Firewall Rules ‘Twixt VLANs
To fashion VLANs is but half the task. Without firewall rules, traffic may yet flow ‘twixt them through the router/gateway. Thou must expressly decree what is permitted:
| From (Source) | To (Destination) | Allowed? | Reason |
|---|---|---|---|
| Scholars | The Internet | ✅ Aye | Needful for instruction |
| Scholars | Servers | ❌ Nay | Scholars require not access to servers |
| Staff | Servers | ✅ Aye | File storage and internal systems |
| IoT | The Internet | ❌ Nay (or limited) | IoT devices seldom require the internet |
| IoT | Scholars/Staff | ❌ Nay | IoT should be isolated |
| Servers | All | ✅ Aye (outward) | Servers may answer requests |
Standard: blokker alt, tillat det du trenger
A good firewall policy doth commence with blocking all traffic ‘twixt the VLANs, and then opening only that which is needful. ‘Tis far safer than to begin with all open and attempt to block that which thou dost not desire.
Subnetting
Each VLAN doth require its own subnet. A subnet defineth the address range for the network:
| Subnet | Network Mask | Number of Addresses | Typical Use |
|---|---|---|---|
/24 | 255.255.255.0 | 254 | Most VLANs |
/25 | 255.255.255.128 | 126 | Lesser Segment |
/16 | 255.255.0.0 | 65 534 | Great Networks |
Task the Second - Reckon a Subnet
Employ an online subnet calculator, forsooth, such as subnet-calculator.com:
- Enter
192.168.1.0with mask/24. How many addresses dost thou receive? - What doth transpire shouldst thou alter it to
/25? Or/23? - What wouldst thou choose for a schoolroom with 30 scholars?
DHCP per VLAN
Each VLAN doth require its own DHCP configuration, that devices may receive the proper IP address for its segment. This may be configured upon the router, or a dedicated DHCP server.
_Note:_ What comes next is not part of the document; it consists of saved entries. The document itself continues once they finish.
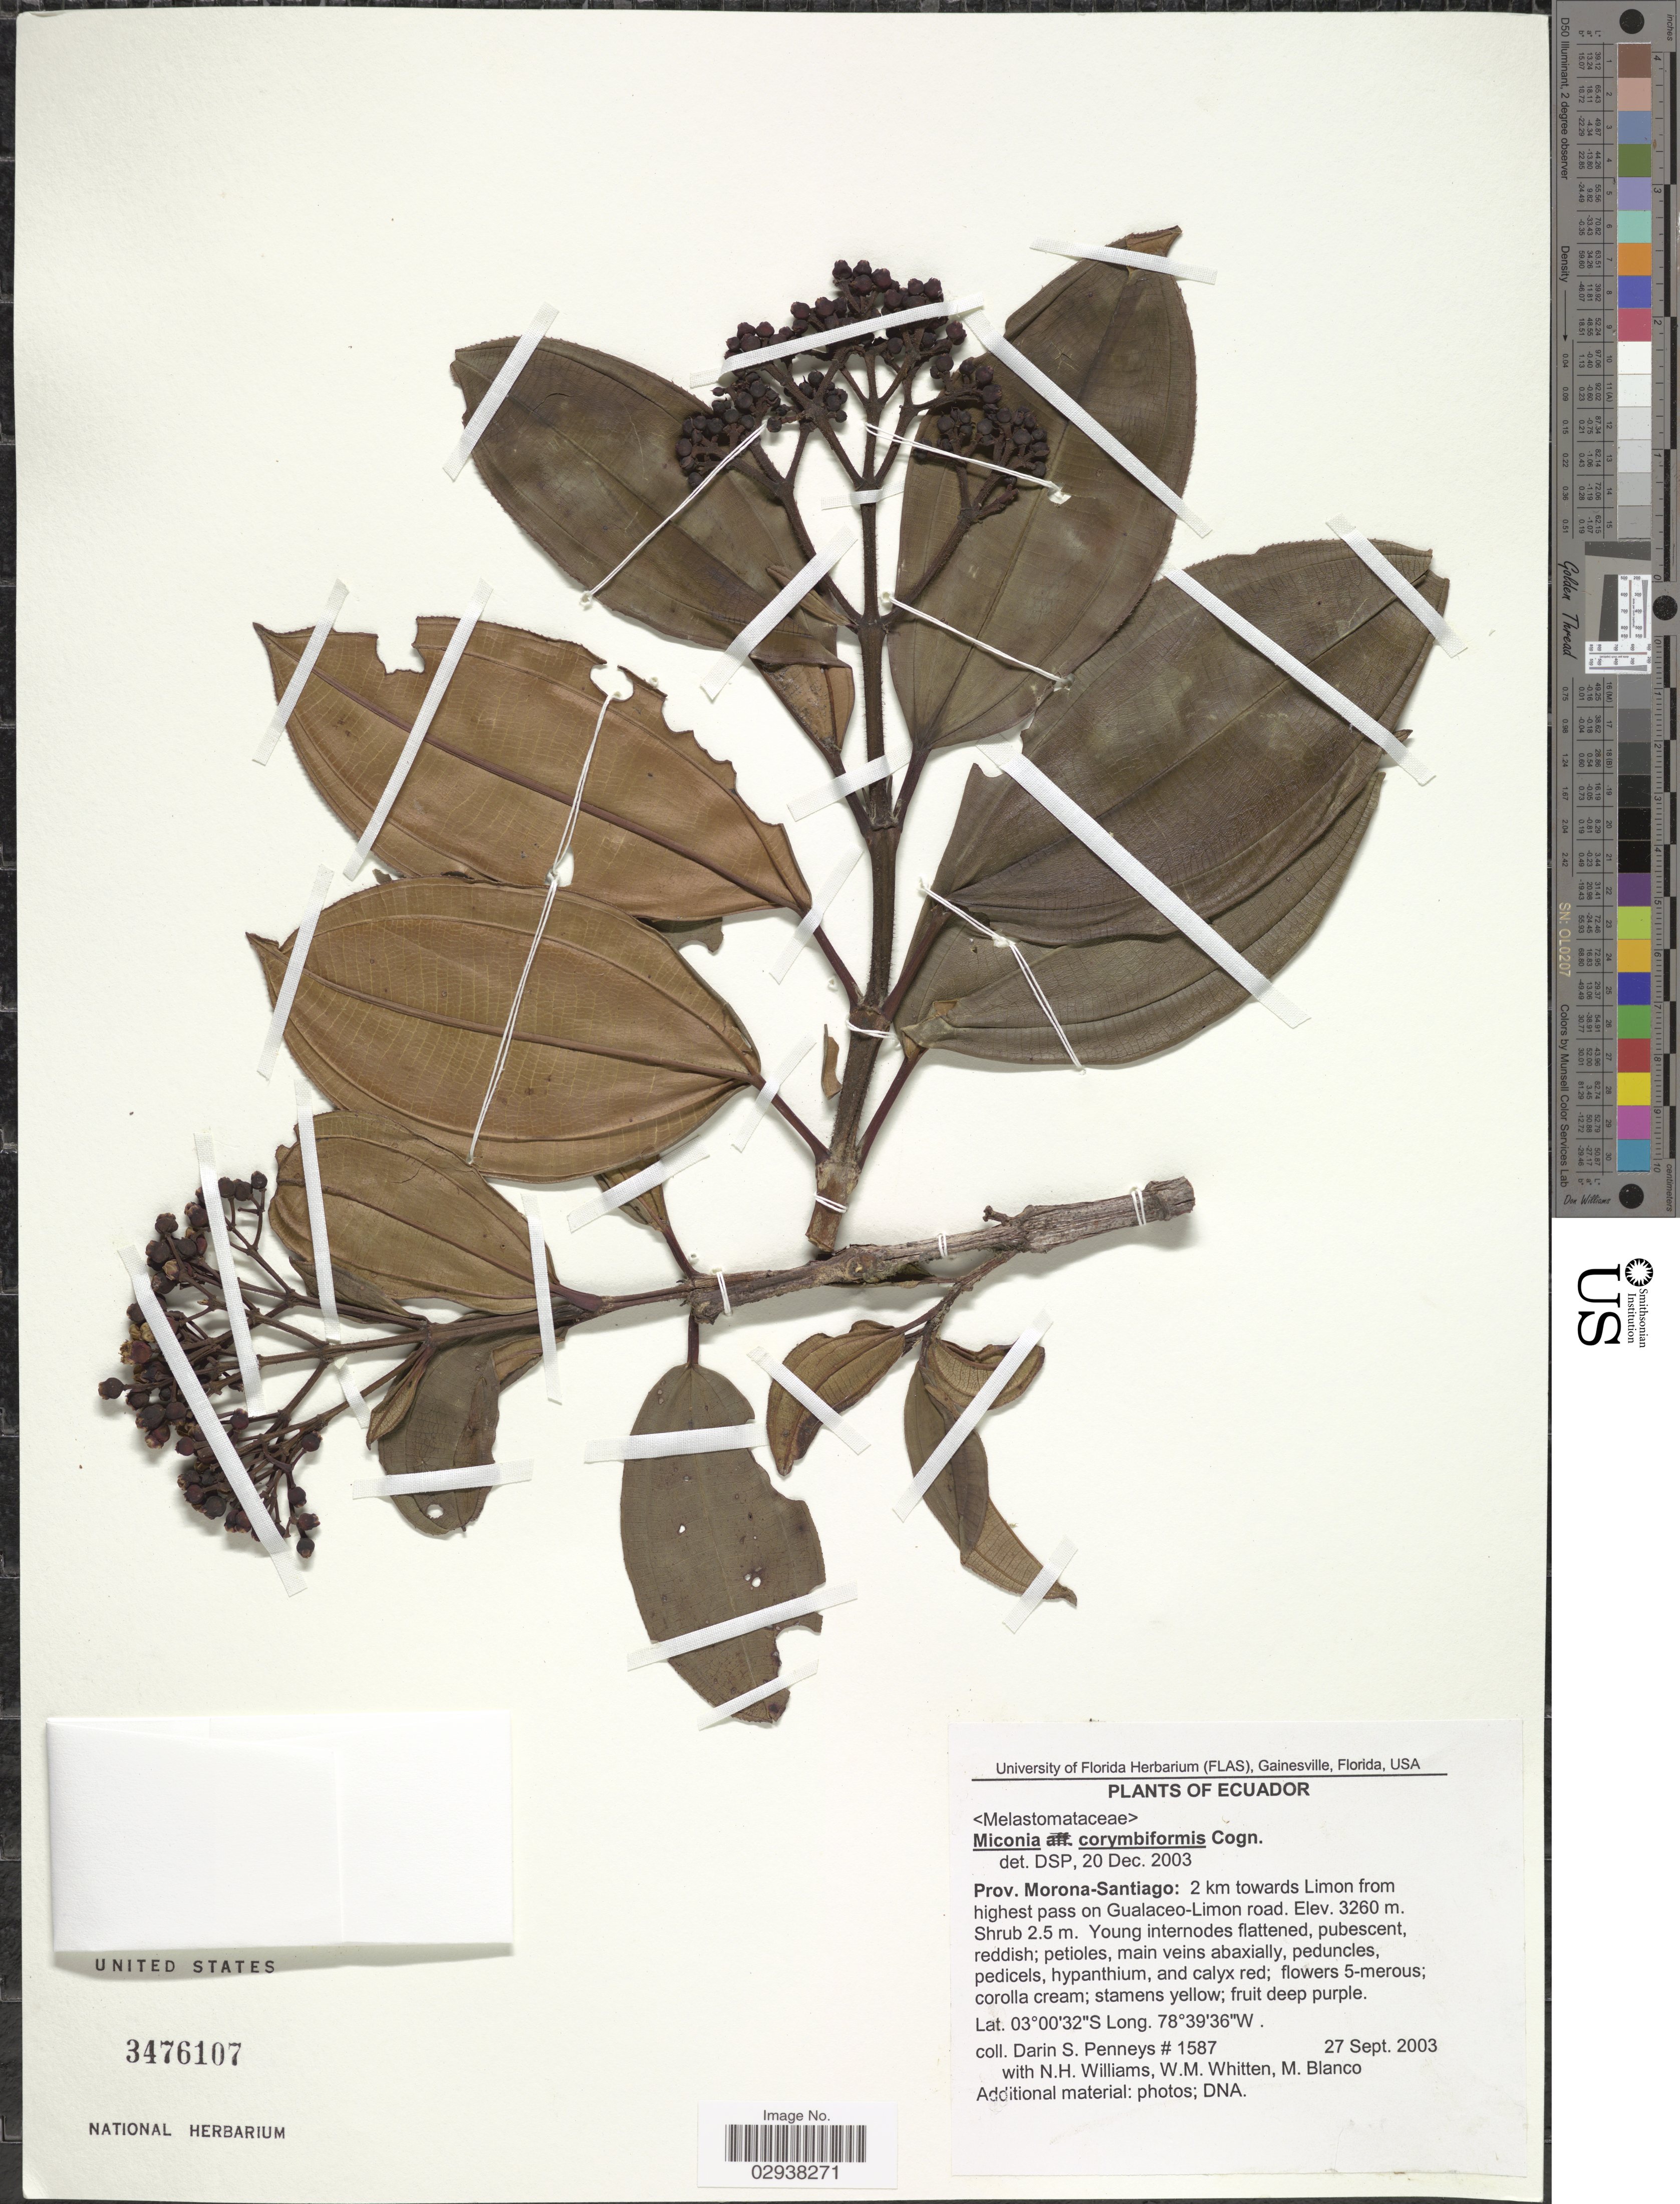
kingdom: Plantae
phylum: Tracheophyta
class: Magnoliopsida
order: Myrtales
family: Melastomataceae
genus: Miconia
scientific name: Miconia corymbiformis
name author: Cogn.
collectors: D. S. Penneys, N. H. Williams, W. M. Whitten & M. Blanco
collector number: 1587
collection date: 2003-09-27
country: Ecuador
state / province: Morona-Santiago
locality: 2 km towards Limon from highest pass on Gualaceo-Limon road.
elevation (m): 3260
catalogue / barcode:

Example for the Student VLAN:
| Setting | Value |
|---|---|
| Subnet | 10.0.30.0/24 |
| Gateway | 10.0.30.1 |
| DHCP-range | 10.0.30.100 - 10.0.30.250 |
| DNS | 1.1.1.1 / 8.8.8.8 |
Summary
- Segmentation doth divide the network into parts isolate, for safety and control.
- VLANs be virtual networks upon the self-same physical switch.
- Access ports do connect devices unto one VLAN, whilst trunk ports do bear divers VLANs.
- Firewall rules do determine what is permitted ‘twixt the VLANs.
- Each VLAN doth require its own subnet and DHCP configuration.
- The starting point: block all, allow only that which is needful.